* **Assigned task**
Format the text lines of the data below as a JSON list of strings, one string per line, skipping blank lines and leaving out the pictures.

***** The input

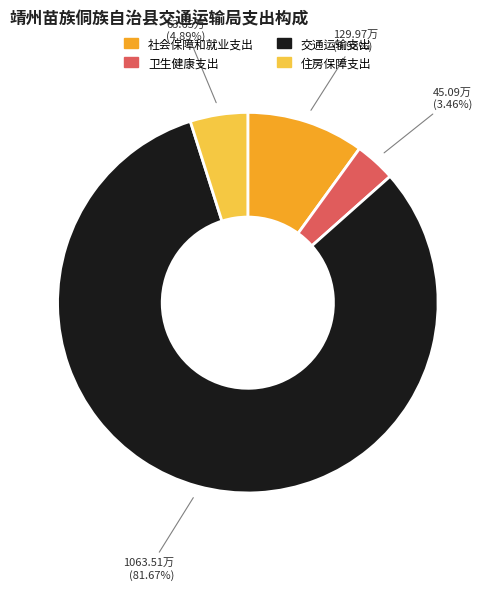

Approximately how many times larger is the value at 住房保障支出 compared to 社会保障和就业支出?

0.5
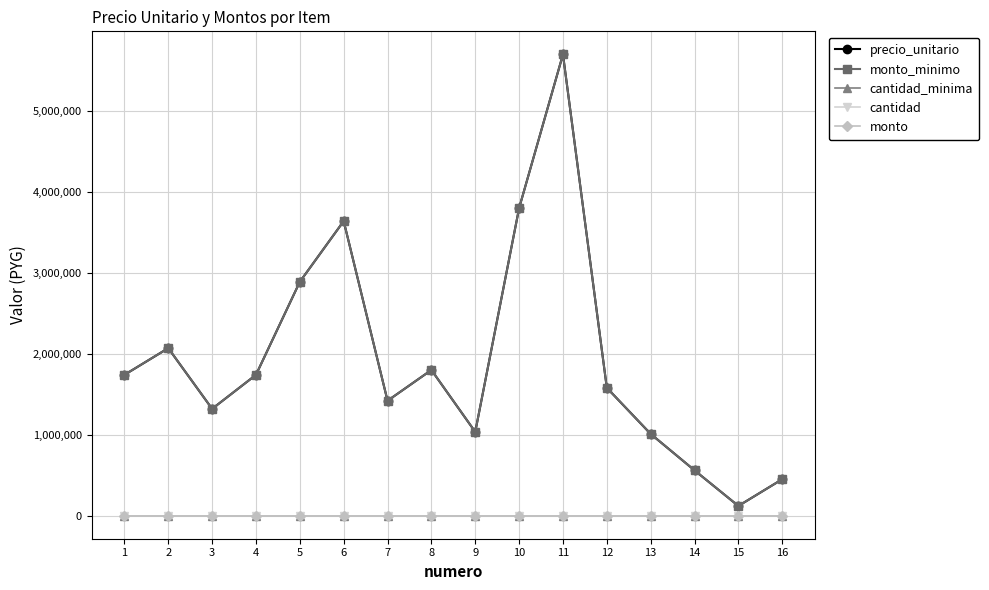

True or false: cantidad has a value of 0 at 6.

True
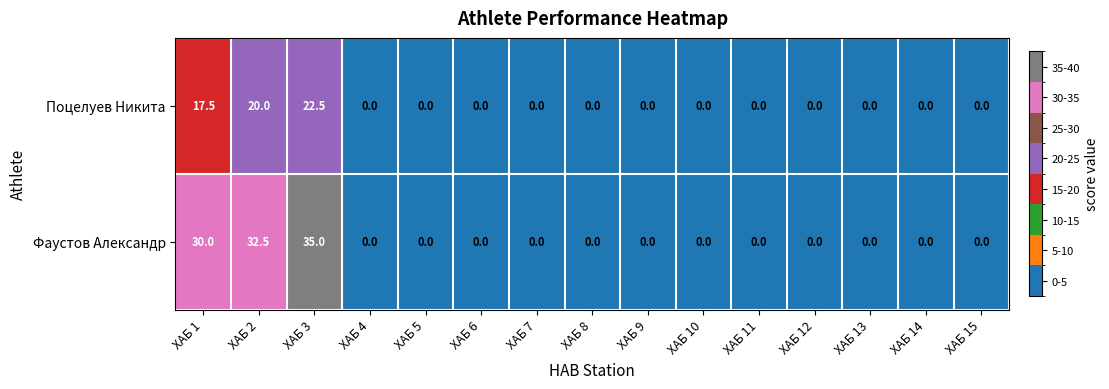

The value of Фаустов Александр at ХАБ 9 is -23.4. True or false?

False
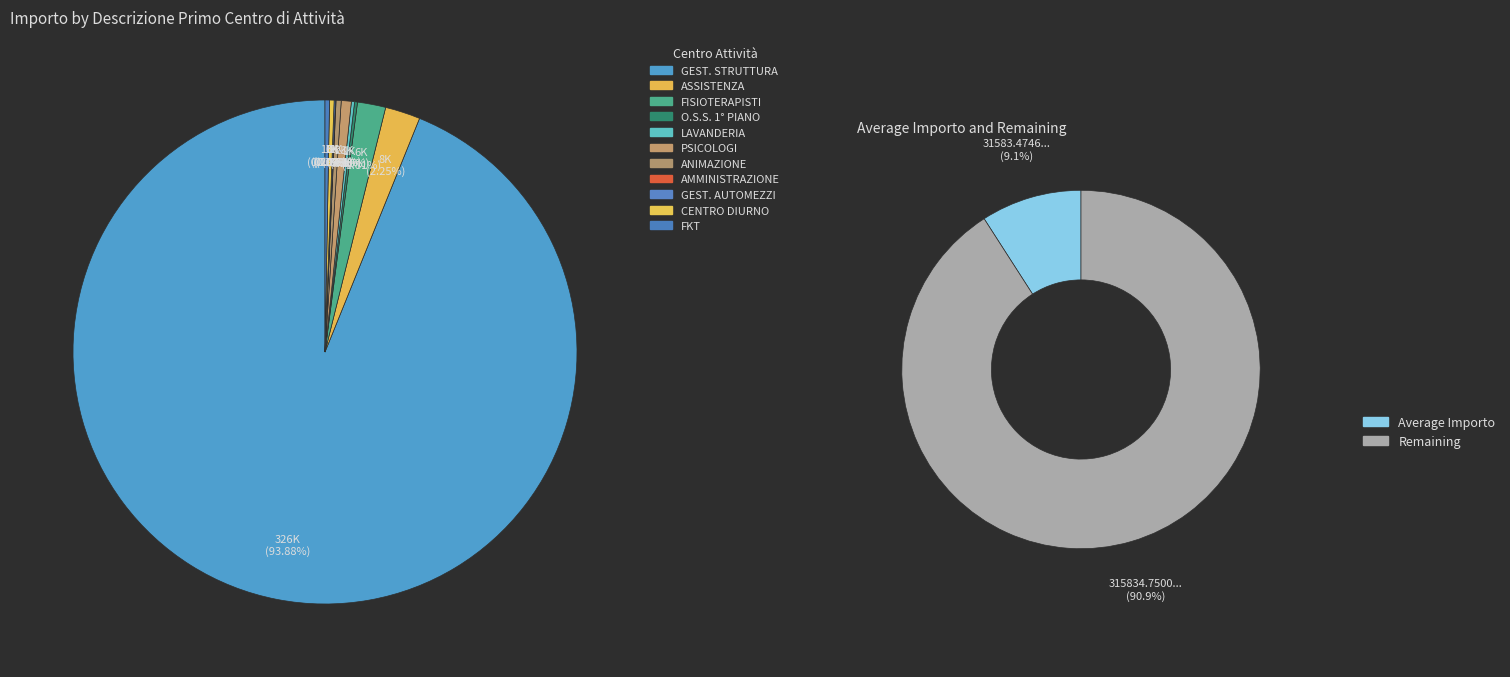

True or false: LAVANDERIA accounts for 9% of the total.

False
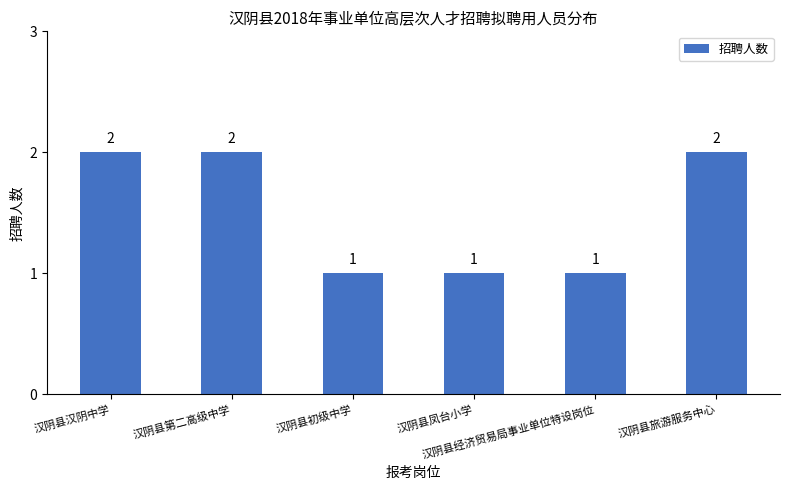

What is the value of the 1st bar from the left?

2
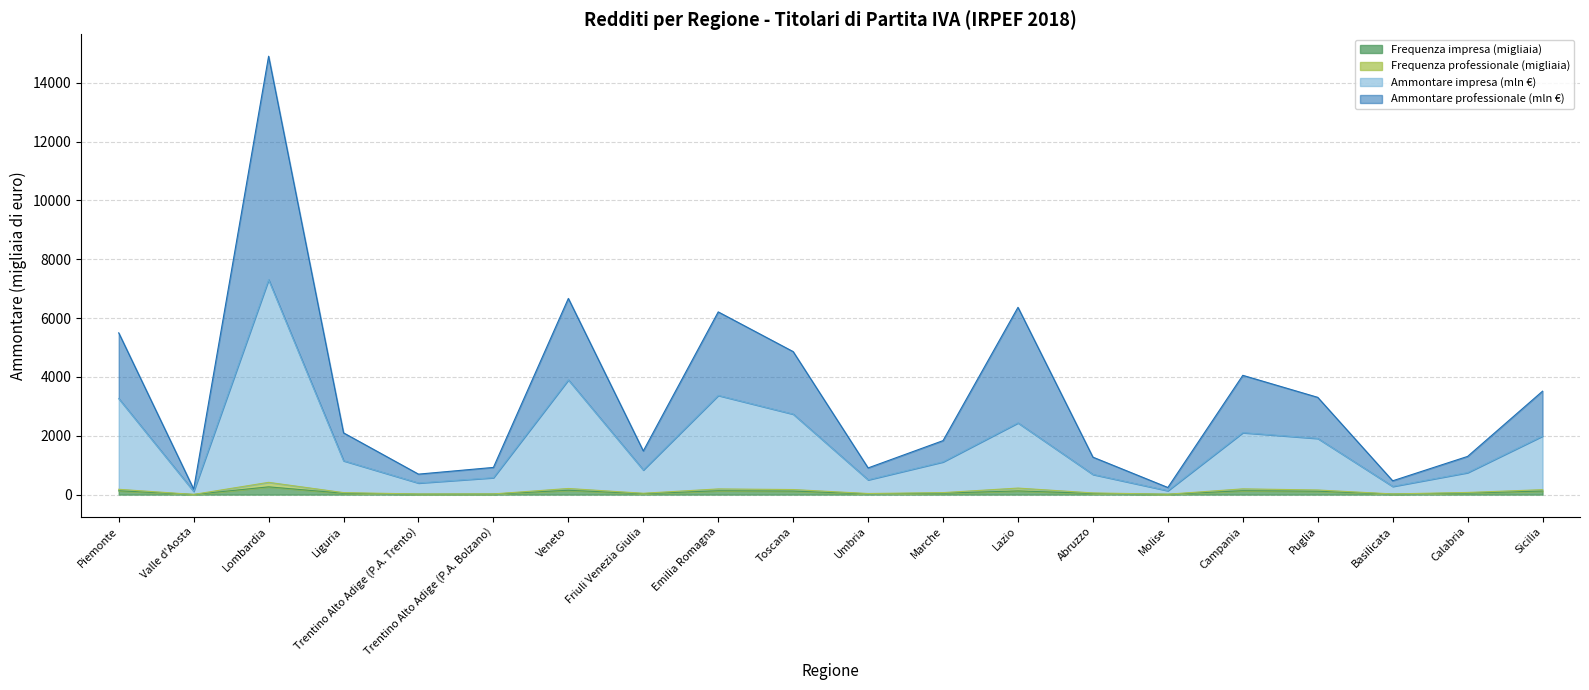

Does the chart have visible grid lines?

Yes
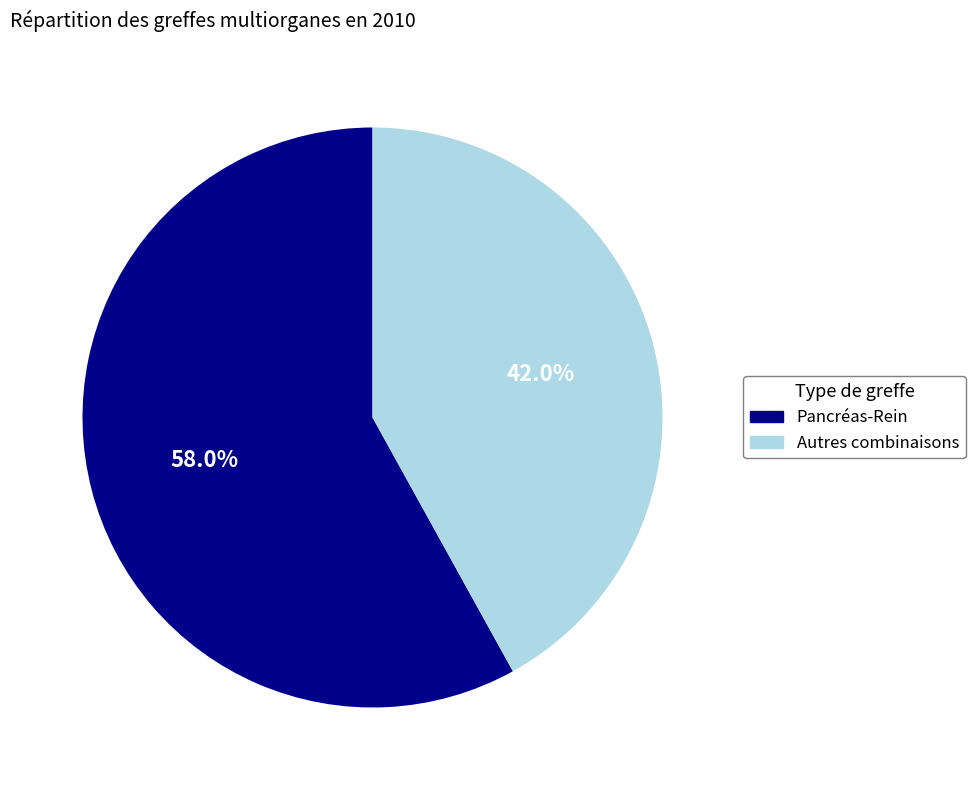

Is there a majority slice in this chart?

Yes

**********

* **Response to the task**
[
  "Approximately how many times larger is the value at 住房保障支出 compared to 社会保障和就业支出?",
  "0.5",
  "True or false: cantidad has a value of 0 at 6.",
  "True",
  "The value of Фаустов Александр at ХАБ 9 is -23.4. True or false?",
  "False",
  "True or false: LAVANDERIA accounts for 9% of the total.",
  "False",
  "What is the value of the 1st bar from the left?",
  "2",
  "Does the chart have visible grid lines?",
  "Yes",
  "Is there a majority slice in this chart?",
  "Yes"
]